▶ [Lavoro richiesto]
(1) Rispondi a queste domande sull'intervista ai Misery Signals:
(a) Quali tour ha dovuto annullare la band?
(b) Che lavori svolge la persona intervistata?
(c) Che mestiere fa Jesse?
(2) Come potrebbe proseguire l'intervista ai Misery Signals dopo l'ultima risposta riportata? Scrivine il seguito.

▶ [Testo fornito]
○ ○ ○ ○

LA PANDEMIA HA AVUTO E STA AVENDO EFFETTI DEVASTANTI SU TUTTA L’INDUSTRIA MUSICALE. IMMAGINO ABBIA CREATO DISAGIO ANCHE A VOI…
– Sì, siamo stati costretti ad annullare due tour negli USA e in Canada che avevamo in programma per questa primavera. Le date verranno certamente recuperate appena possibile. Per il resto, vivendo in zone diverse, la nostra routine come band non ha subito grossi cambiamenti: non siamo un gruppo che prova insieme ogni settimana. I Misery Signals non sono più la nostra occupazione principale da tanti anni ormai. Io, ad esempio, lavoro in uno studio di registrazione e sono anche un insegnante di Jujutsu. Sono un grande appassionato di arti marziali. Tutti gli altri ragazzi hanno altri lavori e impegni. Jesse, ad esempio, è un insegnante. Tornando al disco, per fortuna siamo riusciti a mantenere invariata la data di pubblicazione: ci siamo mossi con un certo anticipo per stampare le copie e in quel senso tutto è andato bene. Non ci resta che aspettare la data di uscita ora.

○ ○ ○ ○

▶ [Elenco dati]
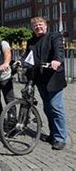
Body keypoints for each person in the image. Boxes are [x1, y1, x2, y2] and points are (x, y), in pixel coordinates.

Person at [22, 17, 67, 150]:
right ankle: (53, 134)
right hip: (40, 79)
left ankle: (60, 138)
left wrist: (56, 61)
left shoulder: (54, 36)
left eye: (40, 24)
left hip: (53, 78)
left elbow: (59, 50)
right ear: (32, 28)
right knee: (47, 108)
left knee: (55, 107)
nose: (38, 27)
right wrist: (20, 61)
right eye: (35, 25)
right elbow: (27, 56)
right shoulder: (31, 41)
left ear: (46, 25)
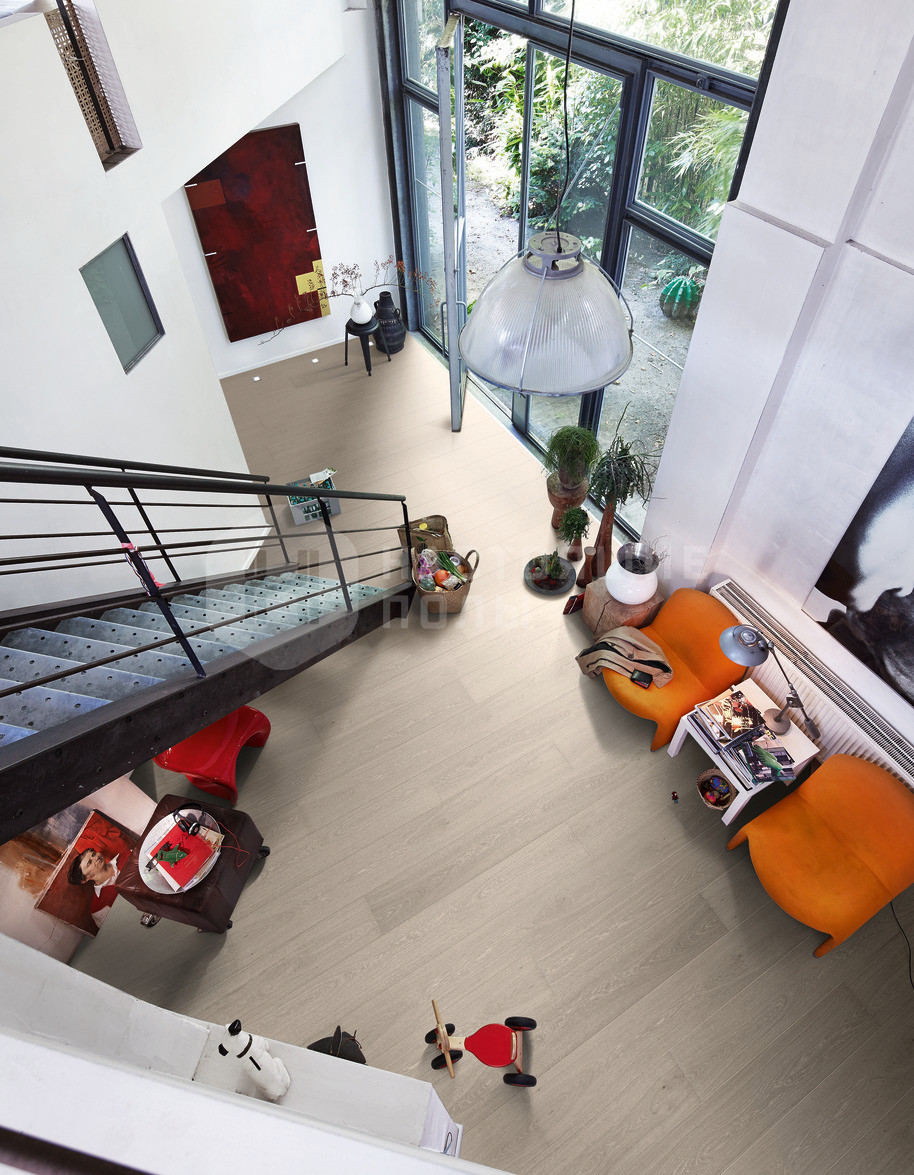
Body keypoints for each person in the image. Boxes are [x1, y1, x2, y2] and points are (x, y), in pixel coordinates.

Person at [67, 847, 120, 925]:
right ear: (84, 879)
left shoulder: (125, 855)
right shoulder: (99, 908)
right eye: (89, 862)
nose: (96, 857)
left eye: (94, 854)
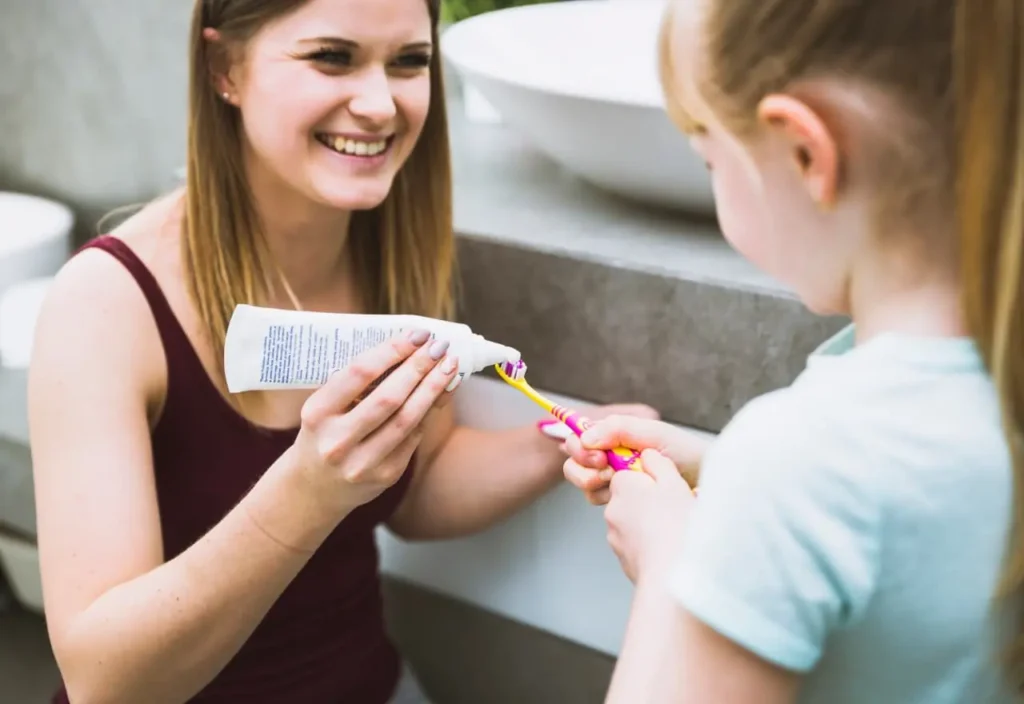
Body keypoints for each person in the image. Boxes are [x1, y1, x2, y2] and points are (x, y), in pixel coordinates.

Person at [27, 1, 655, 702]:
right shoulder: (107, 305)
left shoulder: (384, 247)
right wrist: (307, 495)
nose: (381, 104)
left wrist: (563, 441)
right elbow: (105, 684)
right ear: (223, 68)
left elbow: (418, 488)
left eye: (409, 61)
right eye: (332, 57)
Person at [564, 0, 1022, 702]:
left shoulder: (797, 461)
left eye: (710, 159)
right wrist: (723, 471)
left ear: (807, 154)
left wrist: (670, 564)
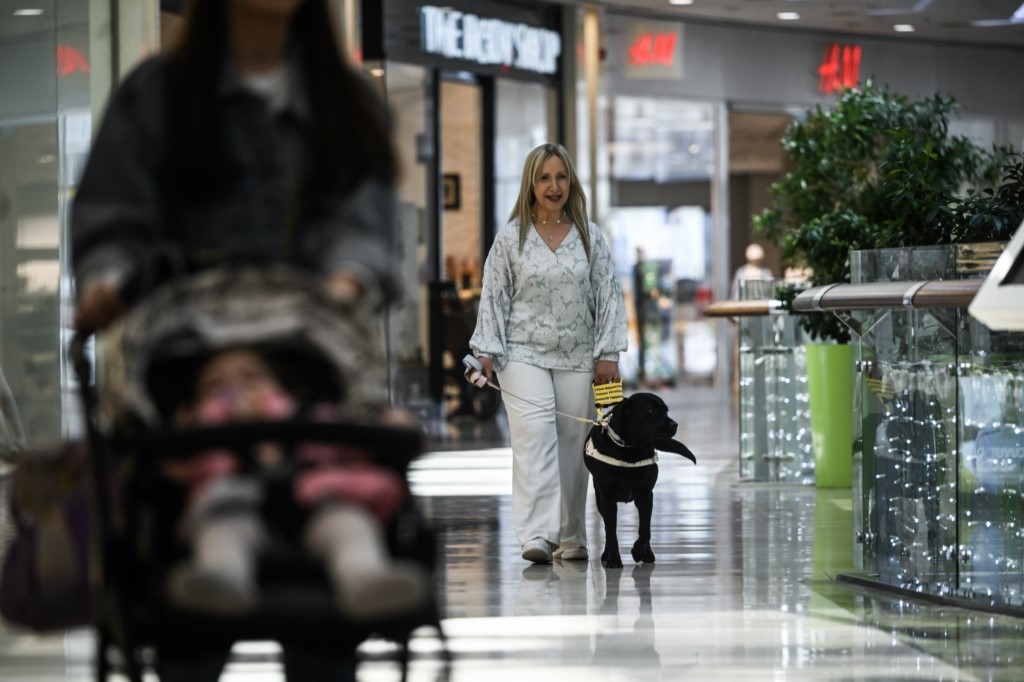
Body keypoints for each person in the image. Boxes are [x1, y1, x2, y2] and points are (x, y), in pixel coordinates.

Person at [69, 1, 401, 679]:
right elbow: (117, 217)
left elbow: (365, 229)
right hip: (191, 357)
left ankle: (350, 570)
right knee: (177, 557)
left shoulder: (348, 102)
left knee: (322, 591)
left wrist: (347, 281)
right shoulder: (157, 96)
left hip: (309, 355)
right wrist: (108, 277)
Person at [162, 348, 428, 620]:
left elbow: (353, 448)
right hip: (236, 509)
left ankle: (367, 582)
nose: (235, 386)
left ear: (280, 385)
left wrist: (385, 426)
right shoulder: (201, 436)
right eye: (216, 384)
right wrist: (189, 429)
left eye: (251, 377)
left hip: (321, 506)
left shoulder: (312, 415)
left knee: (351, 526)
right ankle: (222, 582)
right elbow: (174, 471)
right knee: (220, 531)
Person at [469, 143, 628, 565]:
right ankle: (537, 534)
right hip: (522, 353)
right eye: (544, 178)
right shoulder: (510, 237)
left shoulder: (591, 236)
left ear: (570, 182)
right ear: (531, 184)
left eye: (560, 177)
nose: (553, 186)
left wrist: (607, 353)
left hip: (578, 354)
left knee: (574, 445)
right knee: (534, 437)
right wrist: (485, 351)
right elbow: (494, 298)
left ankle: (572, 536)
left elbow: (609, 296)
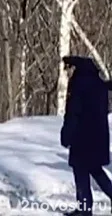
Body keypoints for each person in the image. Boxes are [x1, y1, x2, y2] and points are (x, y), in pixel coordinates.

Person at [60, 55, 112, 215]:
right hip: (98, 136)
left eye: (67, 69)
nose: (67, 73)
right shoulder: (98, 84)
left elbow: (73, 113)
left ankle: (85, 209)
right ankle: (85, 208)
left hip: (81, 137)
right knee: (95, 170)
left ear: (74, 68)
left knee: (80, 170)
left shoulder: (78, 85)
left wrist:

○ ○ ○ ○

▶ [Risposte in ordine]
(1)
(a) Due tour negli USA e in Canada, previsti per la primavera.
(b) Lavora in uno studio di registrazione e insegna Jujutsu.
(c) È un insegnante.

(2)
COME PER “ABSENT LIGHT”, AVETE DECISO DI PUBBLICARE IL DISCO IN AUTONOMIA, SENZA APPOGGIARVI AD UNA CASA DISCOGRAFICA, SE NON A LIVELLO DI DISTRIBUZIONE. COME SPIEGHI QUESTA SCELTA? IMMAGINO CHE LE OFFERTE NON VI MANCHINO…
– Per “Absent Light” avevamo lanciato una campagna di crowdfunding, la quale è andata benissimo e ci ha permesso di lavorare a quel disco con notevole libertà. Per “Ultraviolet” ci siamo detti che non sarebbe stato necessario rivolgersi ai fan per realizzare il disco: abbiamo fatto tutto da soli, ma al contempo non abbiamo voluto proporlo a nessuna etichetta per la pubblicazione. Da quando la nostra vecchia label, la Ferret, è stata assorbita dalla Warner, non abbiamo più il controllo dei nostri primi dischi. Di conseguenza, oggi siamo estremamente restii a concedere ad una casa discografica qualsiasi tipo di potere sulla nostra musica. Vi sono delle piccole etichette in alcune zone che ci daranno una mano nel distribuire il disco: sono gestite da persone di cui ci fidiamo e non hanno avanzato richieste sui diritti dell’album. Per il resto, gestiremo la pubblicazione in autonomia. È un lavoro enorme, ma credo che sia necessario per mantenere il pieno controllo economico e artistico. Non abbiamo nemmeno un manager e in certi casi gestiamo anche l’organizzazione dei tour in prima persona.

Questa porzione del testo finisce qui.